James Blake (CISSP/CAP, CRISC/CISA, RDRP)
James (Jim) Blake is a business-focused IT Risk Management and Compliance Consultant and trainer. Jim has served in a variety of information technology and infrastructure related consulting roles since 1998 after retiring from the U.S. Air Force and holds the Certified Information Systems Security Professional (CISSP) and Certified Authorization Professional (CAP) certifications from the International Information Systems Security Certification Consortium ((ISC)2). He also holds the Certified in Risk and Information System Control (CRISC) and Certified Information Systems Auditor (CISA) certifications from ISACA.
He is deeply skilled in Cyber Security, IT Compliance, and Risk Management program areas.
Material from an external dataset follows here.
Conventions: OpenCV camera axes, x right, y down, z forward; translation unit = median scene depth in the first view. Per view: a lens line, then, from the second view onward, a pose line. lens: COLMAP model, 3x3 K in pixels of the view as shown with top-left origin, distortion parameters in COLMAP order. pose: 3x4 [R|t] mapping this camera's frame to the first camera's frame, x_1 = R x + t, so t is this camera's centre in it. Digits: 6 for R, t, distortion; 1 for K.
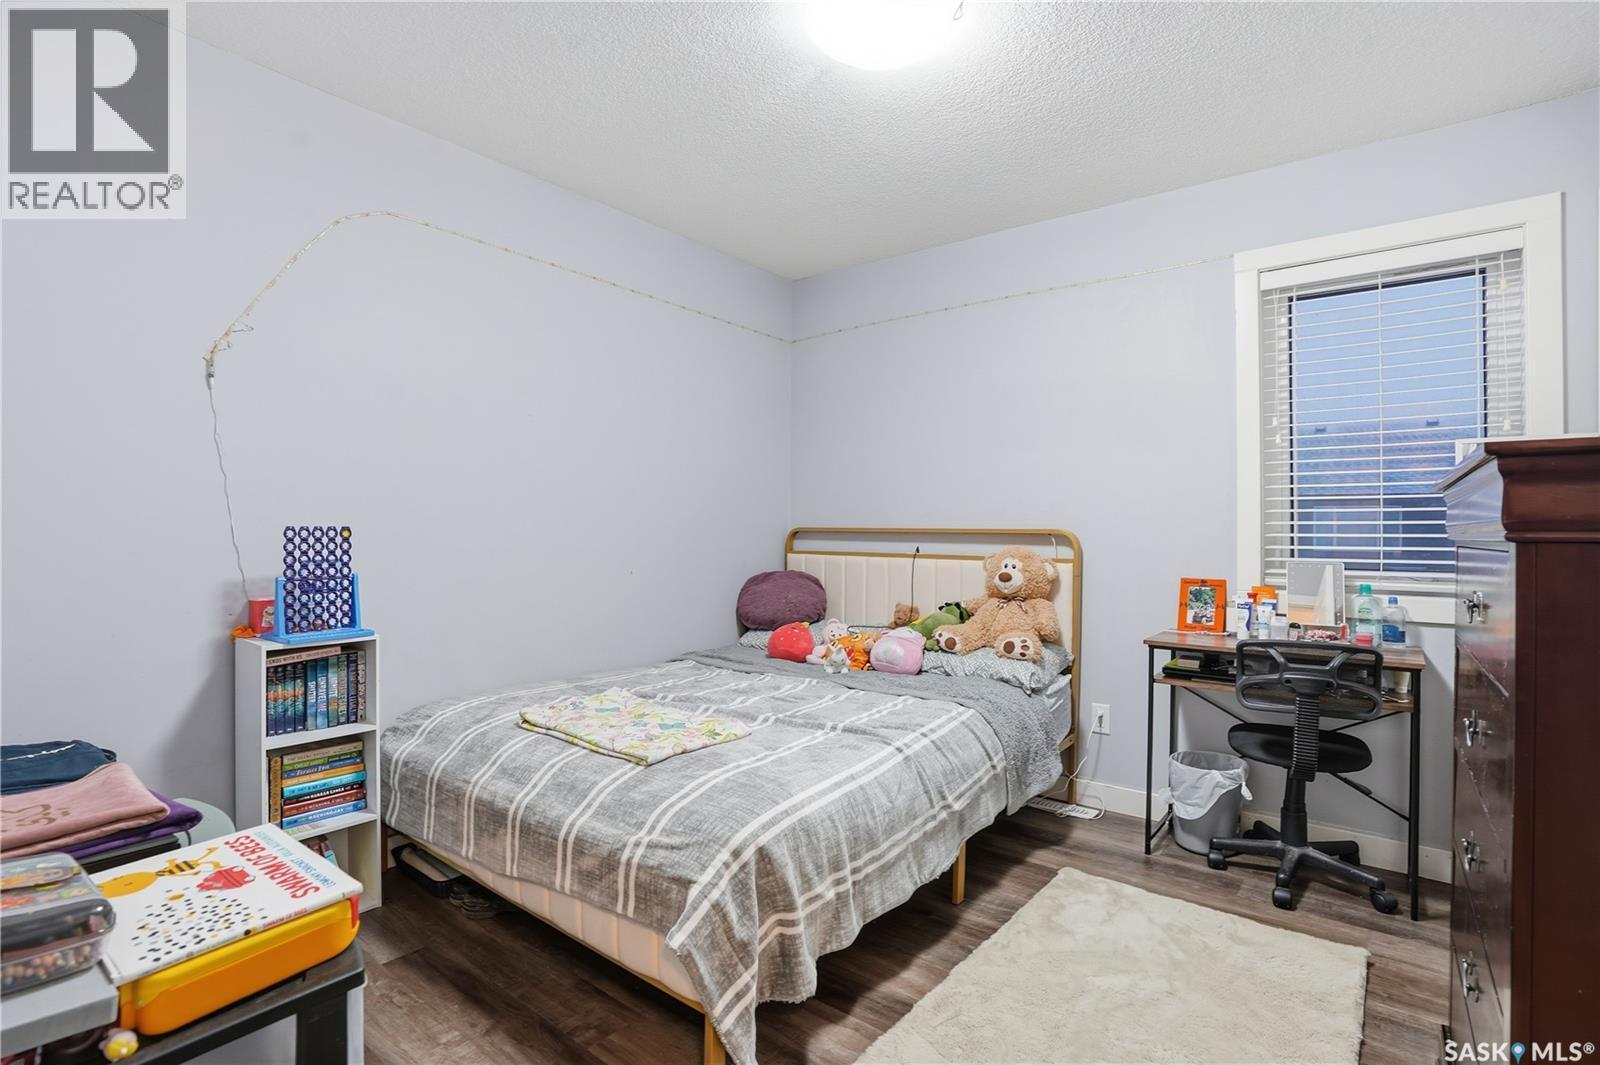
lens RADIAL K [[758.7, 0, 798.8], [0, 758.7, 513.6], [0, 0, 1]] dist [-0.069067, 0.029500]
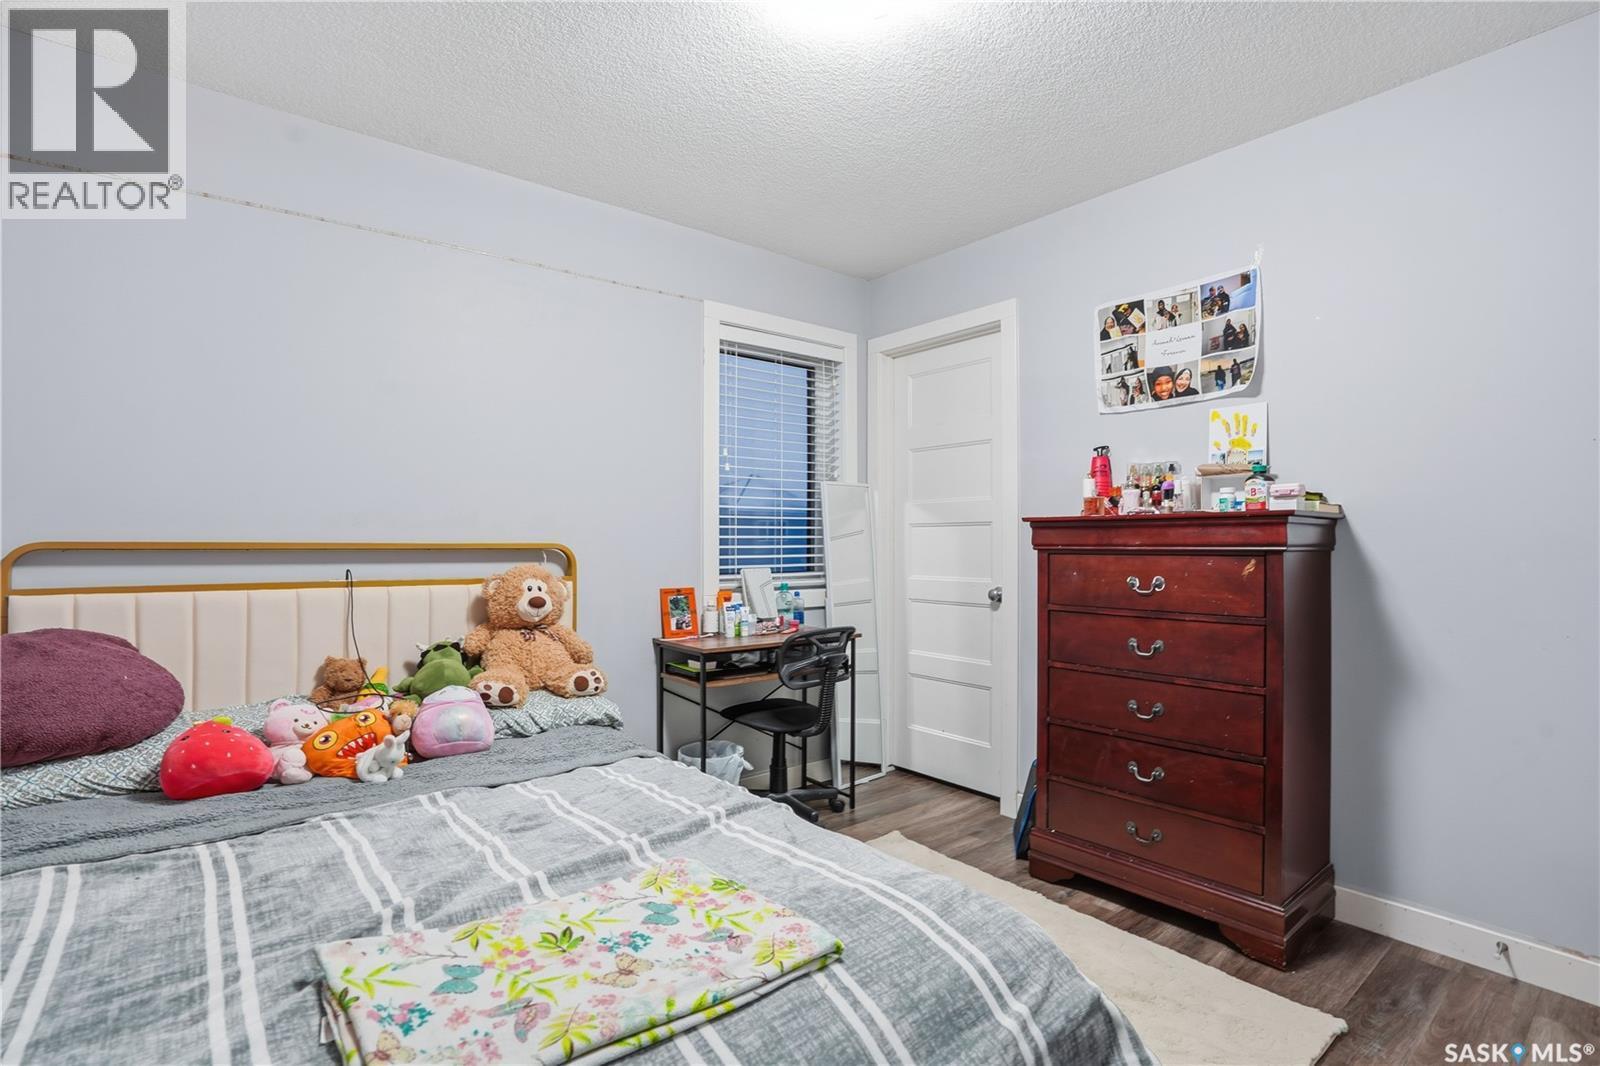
lens RADIAL K [[758.7, 0, 798.8], [0, 758.7, 514.1], [0, 0, 1]] dist [-0.069067, 0.029500]
pose [[0.237188, 0.030597, 0.970982, -0.491463], [-0.014462, 0.999504, -0.027963, 0.008210], [-0.971356, -0.007410, 0.237513, 0.572877]]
He has been providing training classes covering the National Institute of Standards and Technology (NIST) Risk Management Framework (RMF) for U.S. federal government civilian and Department of Defense (DoD) clients. He also has provided training in the IT Audit and Compliance arena. Jim has a Master of Science in Social and Applied Economics from Wright State University and a Bachelor of Science in Electrical Engineering from Old Dominion University.
Logistics and Marketing Specialist
Amanda is an evangelist for leadership development and cybersecurity awareness. With a background in project management, IT system administration, information security, sales, and marketing, Amanda brings a diverse perspective to the table at BAI. Amanda is an honors student currently pursuing a B.S. in Computer Science with a specialty in cyber security. Additionally, she serves as the President of Liberty University’s Cyber Defense Club and is a competing member of the Collegiate Cyber Defense Competition Team.”
Logistics and Marketing Specialist
Grace is a student of Liberty University following a lifelong interest in computers and the tech industry. She is pursuing an Information Assurance major in hopes of better serving and protecting her community in a growing tech industry. She is certified in the use of Microsoft Excel and a Registered DoD RMF Practitioner (RDRP) and has experience in multiple programming languages including C++, Python, and Visual Basic. Grace is a member of her university’s Robotics club and a participating member of the Vanguard Mars Rover team. She is continuing her study by preparing for the Comptia Security+ certification while finishing her degree.